When the show began, you could feel the shockwaves of the explosions on your exposed and read by their light. It was truly an awesome experience to see nearly straight up into shells as they burst overhead and hear and feel the echoes and echoes of echoes ad infinitum bouncing off back and forth between Queen Anne and Capitol Hills.

Bob died some years ago and since then I've found that after a couple of decades of the best seats in the house of the more or less great outdoors, going a few blocks to watch the fireworks from a vantage point behind St.

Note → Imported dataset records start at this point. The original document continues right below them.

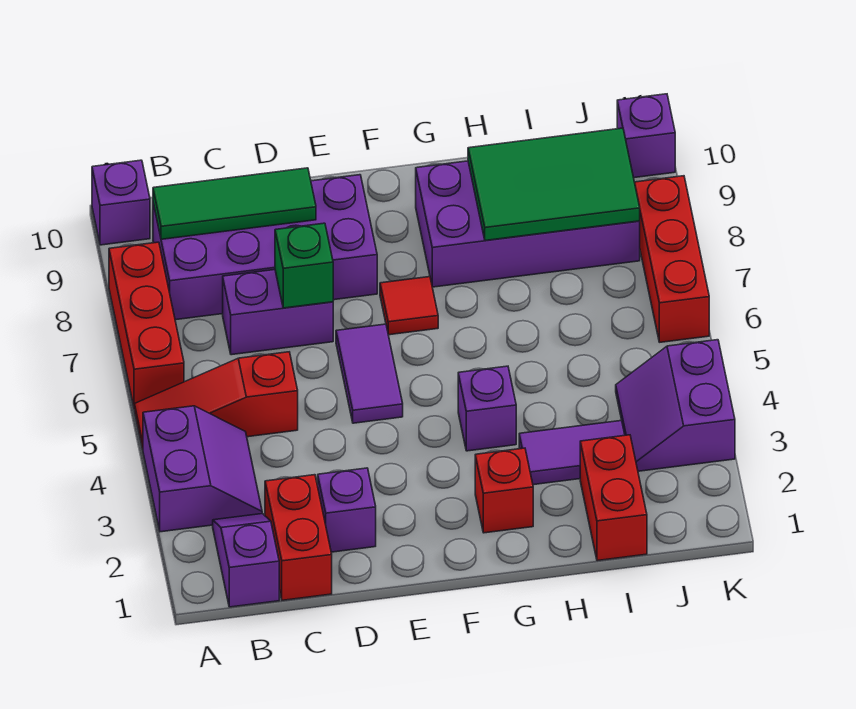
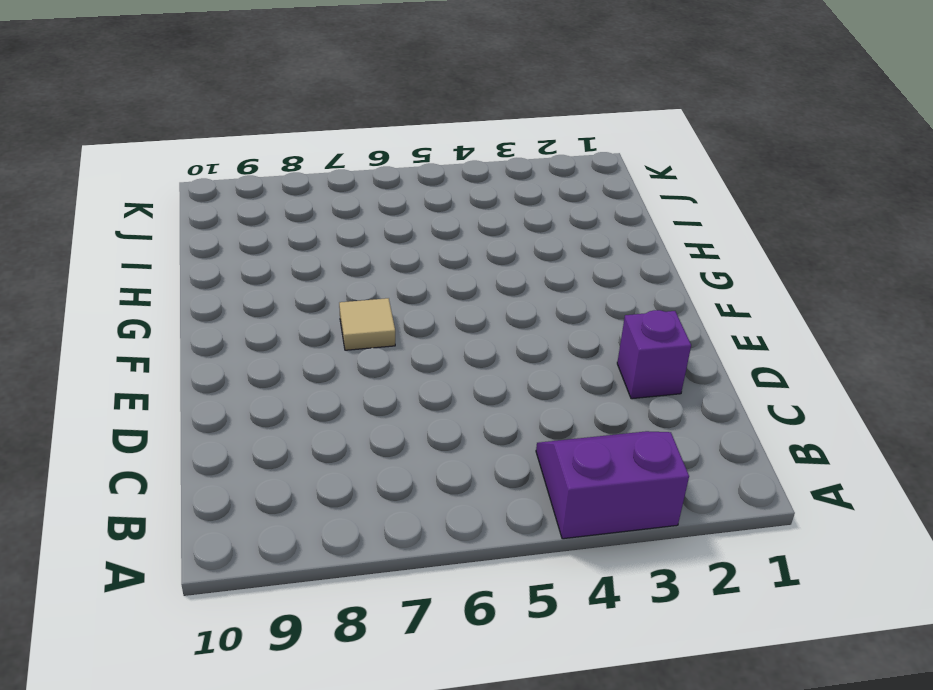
tan tile F7 level 1 -> red tile F7 level 1
none -> red slope A5:C5 level 1 top C
none -> red brick A6:A8 level 1
none -> purple brick A10 level 1

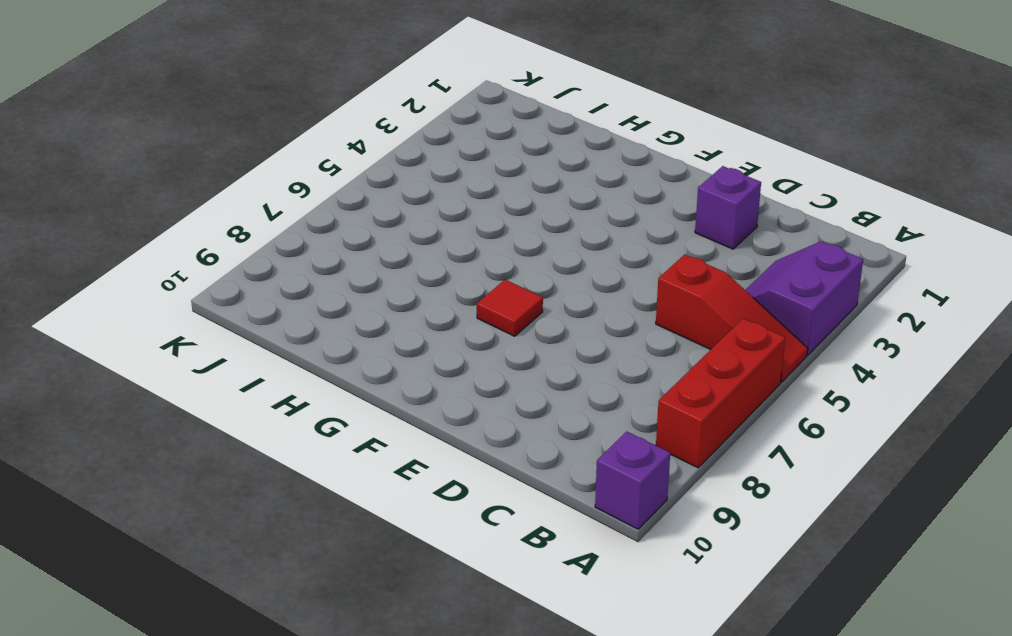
none -> purple slope B1:B2 level 1 top 1
none -> purple brick B8:E9 level 1
none -> red brick C1:C2 level 1

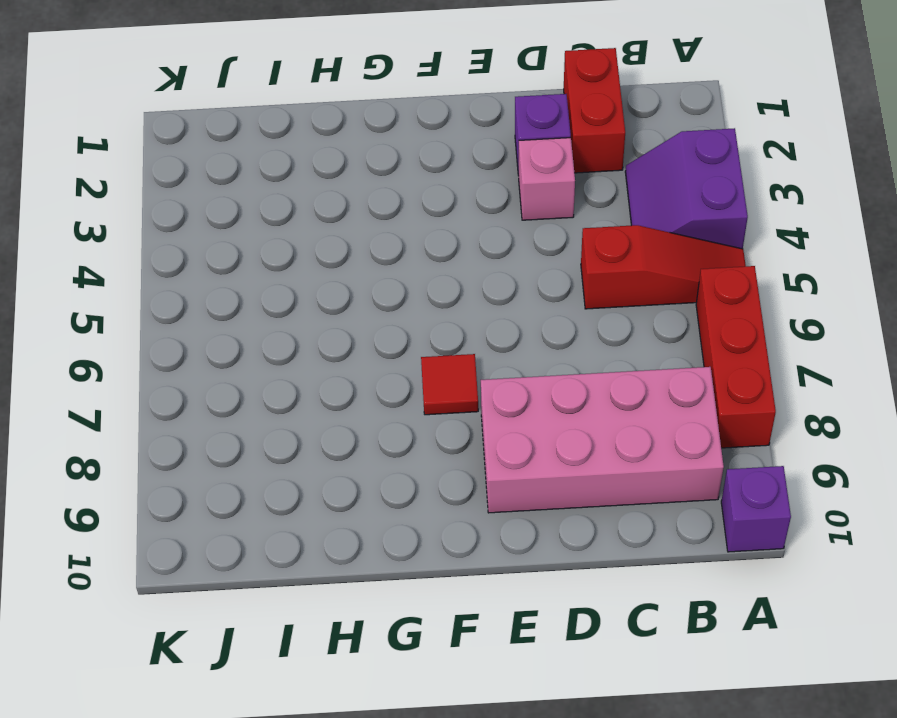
pink brick B8:E9 level 1 -> purple brick B8:E9 level 1
pink brick D3 level 1 -> none
none -> purple slope B1:B2 level 1 top 1
none -> purple brick C7:D7 level 1
none -> purple tile E5:E6 level 1

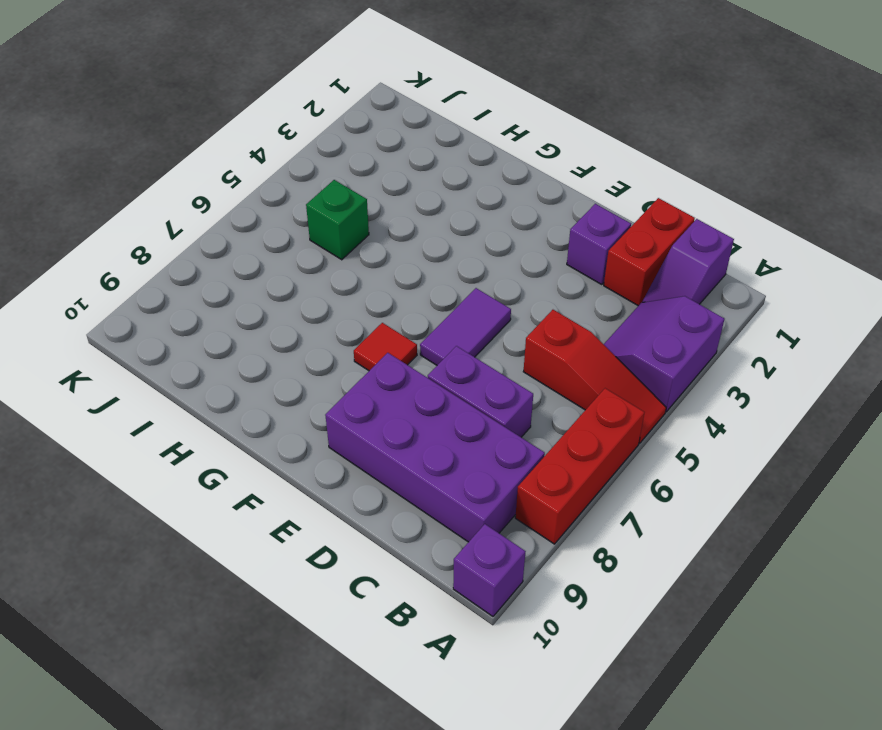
green brick I5 level 1 -> green brick D7 level 2
none -> red brick G2 level 1
none -> purple brick G4 level 1
none -> purple brick G8:J9 level 1

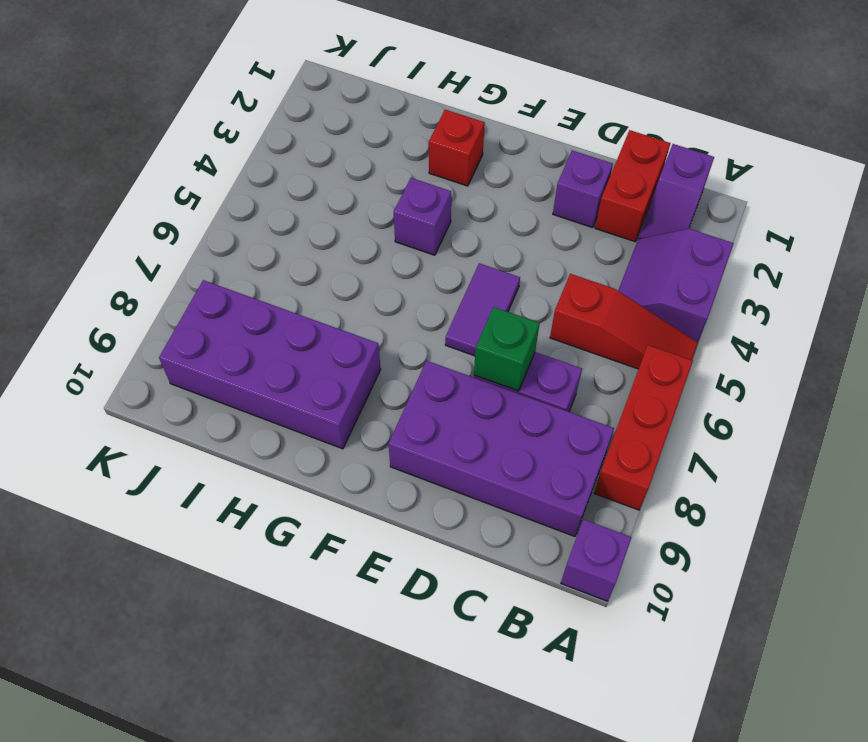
none -> red tile F7 level 1
none -> purple tile H3:I3 level 1
none -> red brick I1:I2 level 1

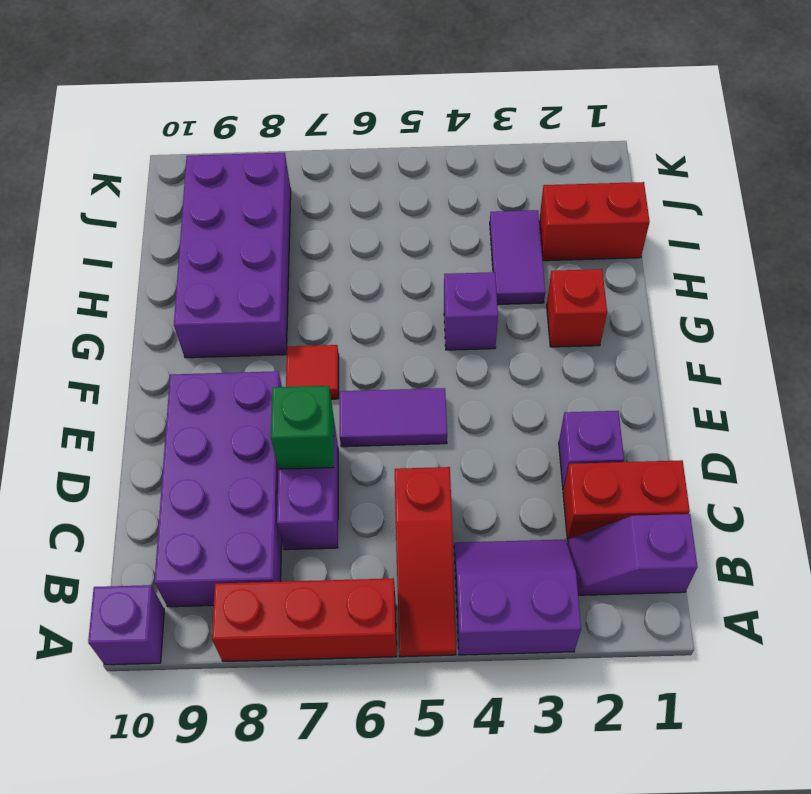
none -> purple slope J3:K4 level 1 top K
none -> red brick K6:K8 level 1
none -> purple brick K10 level 1

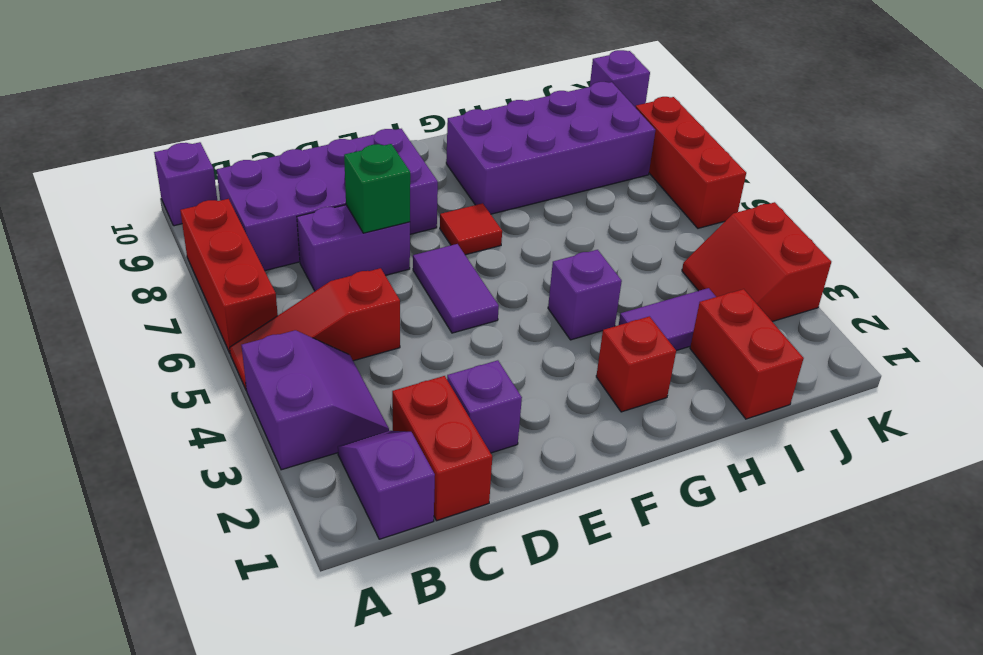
red slope J3:K4 level 1 top K -> purple slope J3:K4 level 1 top K
none -> green tile B9:D9 level 2
none -> green tile H8:J9 level 2

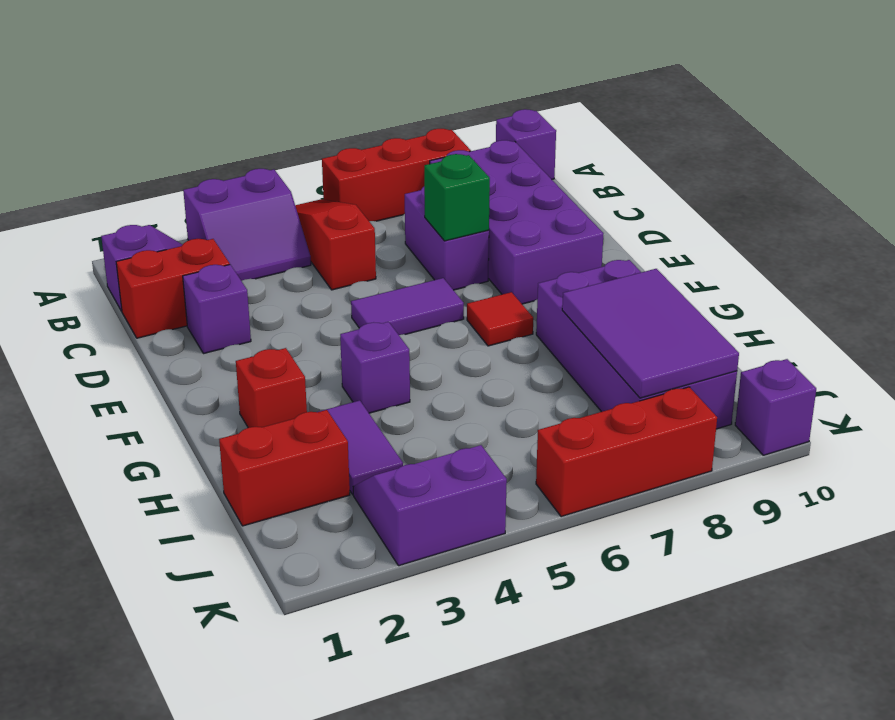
purple tile H8:J9 level 2 -> green tile H8:J9 level 2
none -> green tile B9:D9 level 2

Mark's cathedral on Capitol Hill is not a big enough deal to be worth the walk.

And, as for those going off nearby, nothing brings out the Get Off My Lawn! from me as some drunk yahoos down the street scaring the bejesus out of my neighbors' dogs with the noise and out of me with the sight of the coals from their Roman candles landing on the four inch deep blanket of dry twigs and branches under the evergreens on the corner. Talk about the urge to kill -- especially when it would be an easy peasy plea of self defense to do so.
posted by y2karl at 7:06 PM on July 6, 2019


My Fourth was largely taken up with packing and moving many boxes from our apartment to our new (to us, first owned) house, driving a U-Haul van back and forth and feeling so sweaty and gross. That last part is such what happens when going outside during the summer in this swamp town, and then we made it worse with the physical labor.

Even though we had the van reserved until late at night, we called it quits around 6pm. And when coming back to the apartment we saw a bit of a fireworks show, we thought for a moment of trying to track down where it was and getting a better look. But with the way we were feeling, we just went home. And got to see a pretty great view of it from our windows!

Our dog is rescue that came from (gun-related) abuse around four years ago, so this used to be a bad time for her. But even with all the stress of watching us pack and leaving her alone at home much more than usual she seemed to handle it really well.

---

As far as my personal involvement with fireworks, it's been really slim. There are some stand-out memories, though. I remember growing up in Houston and seeing so many stands outside county lines (because they weren't legal in Harris county), with so many competing deals — Buy One Get Five Free, but down the road it's seven free, then 10 free, let's push our luck and yes! Fifteen free!

A stand went up in the shopping center right across the street from our house. Buy One Get One Free is the worst deal I've ever heard of.
posted by cardioid at 11:08 AM on July 7, 2019


I have very fond memories of Guy Fawkes night when I was a kid, before they banned fireworks here (Victoria, Australia). Of course, the more I've learned about the sectarian nastiness of the celebration, the less I like it. But fireworks! And bonfires!

They're banned here, but my neighbourhood still has loads of illegal fireworks go off every lunar new-year and every Diwali. Not worth going to Canberra for, IHMO. I can never see them from my place, because they're mostly crackers.

When OS I have spent far too much on fireworks where they were allowed. One time I set up a bunch on a beach, maybe six roman candles fused together and stuck in the sand. Lit the fuse and, in retreating, upset their orientation. The resultant Katyusha of colour rained upon some innocent and very unhappy Germans.

Sorry unlucky Germans. I didn't mean it.